#### Data supplied:
--- START ---

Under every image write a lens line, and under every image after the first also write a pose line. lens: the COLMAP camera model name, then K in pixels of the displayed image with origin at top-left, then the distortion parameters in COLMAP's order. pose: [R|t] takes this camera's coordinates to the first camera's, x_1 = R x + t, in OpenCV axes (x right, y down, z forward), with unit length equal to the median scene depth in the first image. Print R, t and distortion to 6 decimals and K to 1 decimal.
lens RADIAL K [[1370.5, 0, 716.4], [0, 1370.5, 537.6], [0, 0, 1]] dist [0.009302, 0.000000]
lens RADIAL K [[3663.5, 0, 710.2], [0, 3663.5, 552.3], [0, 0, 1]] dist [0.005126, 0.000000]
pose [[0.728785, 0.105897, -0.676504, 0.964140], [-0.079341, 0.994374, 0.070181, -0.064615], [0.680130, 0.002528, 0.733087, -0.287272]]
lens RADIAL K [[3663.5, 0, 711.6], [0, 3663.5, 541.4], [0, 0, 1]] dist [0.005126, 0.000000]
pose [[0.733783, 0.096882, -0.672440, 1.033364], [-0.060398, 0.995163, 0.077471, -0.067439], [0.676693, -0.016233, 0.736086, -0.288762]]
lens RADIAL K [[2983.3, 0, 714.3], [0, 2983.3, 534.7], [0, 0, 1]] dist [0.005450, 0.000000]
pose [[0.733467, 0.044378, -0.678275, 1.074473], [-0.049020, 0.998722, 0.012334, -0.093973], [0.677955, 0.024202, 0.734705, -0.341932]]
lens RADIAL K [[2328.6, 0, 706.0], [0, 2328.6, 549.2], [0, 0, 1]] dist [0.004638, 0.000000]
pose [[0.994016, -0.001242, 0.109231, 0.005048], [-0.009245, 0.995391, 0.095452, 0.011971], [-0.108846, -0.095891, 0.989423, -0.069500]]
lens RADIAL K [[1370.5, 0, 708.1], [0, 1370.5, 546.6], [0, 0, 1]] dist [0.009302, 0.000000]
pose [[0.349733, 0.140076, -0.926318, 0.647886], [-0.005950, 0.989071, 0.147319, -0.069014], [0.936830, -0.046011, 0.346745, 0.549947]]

--- END ---

Would you retype the records above without changing a word?

#### Response:
Under every image write a lens line, and under every image after the first also write a pose line. lens: the COLMAP camera model name, then K in pixels of the displayed image with origin at top-left, then the distortion parameters in COLMAP's order. pose: [R|t] takes this camera's coordinates to the first camera's, x_1 = R x + t, in OpenCV axes (x right, y down, z forward), with unit length equal to the median scene depth in the first image. Print R, t and distortion to 6 decimals and K to 1 decimal.
lens RADIAL K [[1370.5, 0, 716.4], [0, 1370.5, 537.6], [0, 0, 1]] dist [0.009302, 0.000000]
lens RADIAL K [[3663.5, 0, 710.2], [0, 3663.5, 552.3], [0, 0, 1]] dist [0.005126, 0.000000]
pose [[0.728785, 0.105897, -0.676504, 0.964140], [-0.079341, 0.994374, 0.070181, -0.064615], [0.680130, 0.002528, 0.733087, -0.287272]]
lens RADIAL K [[3663.5, 0, 711.6], [0, 3663.5, 541.4], [0, 0, 1]] dist [0.005126, 0.000000]
pose [[0.733783, 0.096882, -0.672440, 1.033364], [-0.060398, 0.995163, 0.077471, -0.067439], [0.676693, -0.016233, 0.736086, -0.288762]]
lens RADIAL K [[2983.3, 0, 714.3], [0, 2983.3, 534.7], [0, 0, 1]] dist [0.005450, 0.000000]
pose [[0.733467, 0.044378, -0.678275, 1.074473], [-0.049020, 0.998722, 0.012334, -0.093973], [0.677955, 0.024202, 0.734705, -0.341932]]
lens RADIAL K [[2328.6, 0, 706.0], [0, 2328.6, 549.2], [0, 0, 1]] dist [0.004638, 0.000000]
pose [[0.994016, -0.001242, 0.109231, 0.005048], [-0.009245, 0.995391, 0.095452, 0.011971], [-0.108846, -0.095891, 0.989423, -0.069500]]
lens RADIAL K [[1370.5, 0, 708.1], [0, 1370.5, 546.6], [0, 0, 1]] dist [0.009302, 0.000000]
pose [[0.349733, 0.140076, -0.926318, 0.647886], [-0.005950, 0.989071, 0.147319, -0.069014], [0.936830, -0.046011, 0.346745, 0.549947]]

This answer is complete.